Ohio Revised Code Chapter 1704 is a “merger moratorium” statute. The merger moratorium statute provides that, unless a corporation’s articles of incorporation otherwise provide, an “issuing public corporation” (which Premier meets by definition) may not engage in a “Chapter 1704 transaction” for three years following the date on which a person acquires more than 10% of the voting power in the election of directors of the issuing corporation, unless the Chapter 1704 transaction is approved by the corporation’s board of directors prior to such transaction. A person who acquires such voting power is an “interested shareholder,” and “Chapter 1704 transactions” involve a broad range of transactions, including mergers, consolidations, combinations, liquidations, recapitalizations and other transactions between an issuing public corporation and an interested shareholder if such transactions involve at least 5% of the aggregate fair market value of the assets or shares of the issuing public corporation or assets representing at least 10% of its earning power or income. After the initial three-year moratorium, Chapter 1704 prohibits such transactions absent approval by disinterested shareholders or the transaction meeting certain statutorily defined fair price provisions.

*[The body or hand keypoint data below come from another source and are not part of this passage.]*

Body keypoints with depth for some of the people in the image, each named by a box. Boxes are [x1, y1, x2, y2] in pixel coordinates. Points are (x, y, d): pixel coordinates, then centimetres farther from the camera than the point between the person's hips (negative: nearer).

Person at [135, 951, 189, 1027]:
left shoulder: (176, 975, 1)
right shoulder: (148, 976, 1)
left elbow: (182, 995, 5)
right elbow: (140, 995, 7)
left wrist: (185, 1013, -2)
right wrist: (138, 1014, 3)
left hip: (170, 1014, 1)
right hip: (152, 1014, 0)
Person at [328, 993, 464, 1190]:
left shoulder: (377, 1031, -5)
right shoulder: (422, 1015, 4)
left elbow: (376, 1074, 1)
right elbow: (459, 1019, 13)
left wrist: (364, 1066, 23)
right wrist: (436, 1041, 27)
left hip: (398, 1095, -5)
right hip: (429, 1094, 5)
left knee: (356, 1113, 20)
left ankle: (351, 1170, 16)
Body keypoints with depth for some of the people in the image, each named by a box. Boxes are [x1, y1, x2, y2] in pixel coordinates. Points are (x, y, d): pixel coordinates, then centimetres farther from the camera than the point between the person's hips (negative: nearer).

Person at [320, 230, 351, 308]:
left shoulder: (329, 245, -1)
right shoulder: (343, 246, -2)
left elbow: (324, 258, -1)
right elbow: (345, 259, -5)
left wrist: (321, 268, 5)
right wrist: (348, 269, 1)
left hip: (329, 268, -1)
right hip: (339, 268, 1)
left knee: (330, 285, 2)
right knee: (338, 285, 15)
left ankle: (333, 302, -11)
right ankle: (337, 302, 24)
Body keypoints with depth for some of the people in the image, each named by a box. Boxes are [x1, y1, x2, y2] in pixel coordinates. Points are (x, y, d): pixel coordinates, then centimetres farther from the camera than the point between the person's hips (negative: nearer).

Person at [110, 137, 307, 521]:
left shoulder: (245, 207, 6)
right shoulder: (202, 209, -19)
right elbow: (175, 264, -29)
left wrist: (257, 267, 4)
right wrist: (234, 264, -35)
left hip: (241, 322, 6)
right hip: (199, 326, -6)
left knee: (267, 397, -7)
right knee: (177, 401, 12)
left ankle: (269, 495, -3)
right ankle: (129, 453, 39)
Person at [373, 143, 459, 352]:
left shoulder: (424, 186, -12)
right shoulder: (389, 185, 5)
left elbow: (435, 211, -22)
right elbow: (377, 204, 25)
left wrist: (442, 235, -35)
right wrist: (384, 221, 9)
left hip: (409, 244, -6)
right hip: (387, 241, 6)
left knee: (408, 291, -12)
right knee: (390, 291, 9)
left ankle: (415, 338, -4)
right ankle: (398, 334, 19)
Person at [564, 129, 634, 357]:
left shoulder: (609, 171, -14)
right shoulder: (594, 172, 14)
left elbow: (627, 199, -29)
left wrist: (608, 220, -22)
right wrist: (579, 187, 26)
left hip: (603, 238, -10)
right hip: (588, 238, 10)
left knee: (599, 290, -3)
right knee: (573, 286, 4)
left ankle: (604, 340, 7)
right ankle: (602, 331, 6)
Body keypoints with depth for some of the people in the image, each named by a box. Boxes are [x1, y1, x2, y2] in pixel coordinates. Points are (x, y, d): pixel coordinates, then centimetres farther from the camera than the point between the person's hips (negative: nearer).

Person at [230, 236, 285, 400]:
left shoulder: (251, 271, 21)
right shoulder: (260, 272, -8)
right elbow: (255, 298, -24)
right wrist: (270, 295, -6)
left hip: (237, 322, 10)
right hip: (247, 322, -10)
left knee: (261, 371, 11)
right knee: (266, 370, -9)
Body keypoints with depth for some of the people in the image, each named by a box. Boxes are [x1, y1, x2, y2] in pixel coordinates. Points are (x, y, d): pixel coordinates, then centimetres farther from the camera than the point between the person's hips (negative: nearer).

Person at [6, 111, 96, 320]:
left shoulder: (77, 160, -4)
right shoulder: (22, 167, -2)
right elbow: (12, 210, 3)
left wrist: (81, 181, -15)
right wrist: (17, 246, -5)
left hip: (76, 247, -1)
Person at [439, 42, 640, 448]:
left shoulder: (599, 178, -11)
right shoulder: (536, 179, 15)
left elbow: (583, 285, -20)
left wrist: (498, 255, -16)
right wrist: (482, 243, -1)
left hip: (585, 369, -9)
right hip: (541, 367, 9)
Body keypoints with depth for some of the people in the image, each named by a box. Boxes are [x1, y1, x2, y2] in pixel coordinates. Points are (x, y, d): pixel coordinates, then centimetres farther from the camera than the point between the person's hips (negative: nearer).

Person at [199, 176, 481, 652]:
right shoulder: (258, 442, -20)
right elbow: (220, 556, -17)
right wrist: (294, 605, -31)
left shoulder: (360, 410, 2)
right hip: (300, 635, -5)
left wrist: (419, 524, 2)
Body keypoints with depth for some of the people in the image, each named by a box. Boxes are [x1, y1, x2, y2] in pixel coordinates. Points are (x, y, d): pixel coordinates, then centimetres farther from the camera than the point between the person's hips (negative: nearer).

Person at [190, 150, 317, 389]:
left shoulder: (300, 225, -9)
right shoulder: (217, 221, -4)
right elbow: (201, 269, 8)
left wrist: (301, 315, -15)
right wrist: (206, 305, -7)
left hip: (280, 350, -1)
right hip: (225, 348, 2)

A corporation may elect not to be covered by the provisions of Ohio Revised Code Chapter 1704 by the adoption of an appropriate amendment to its articles of incorporation. We have not adopted such an amendment. Our Articles, as currently in effect, provide that Ohio Revised Code Chapter 1704 applies to Premier.
Ohio also has enacted Ohio Revised Code Section 1707.043, which provides that a person who announces a control bid with respect to an Ohio corporation that has issued and outstanding shares listed on a national securities exchange (which Premier does with our common shares) must disgorge profits realized by that person upon the sale of any equity securities within 18 months of the announcement.
In addition, Section 1701.59 of the Ohio Revised Code provides that, in determining what a director reasonably believes to be in the best interests of the corporation, such director may consider, in addition to the interests of the corporation’s shareholders, any of the interests of the corporation’s employees, suppliers, creditors and customers, the economy of the State of Ohio and the United States, community and societal considerations and the long-term as well as the short-term interests in the corporation and its shareholders, including the possibility that these interests may be best served by the continued independence of the corporation.
The overall effect of the statutes described above may be to render more difficult or discourage the removal of incumbent management of an Ohio corporation or the assumption of effective control of an Ohio corporation by other persons.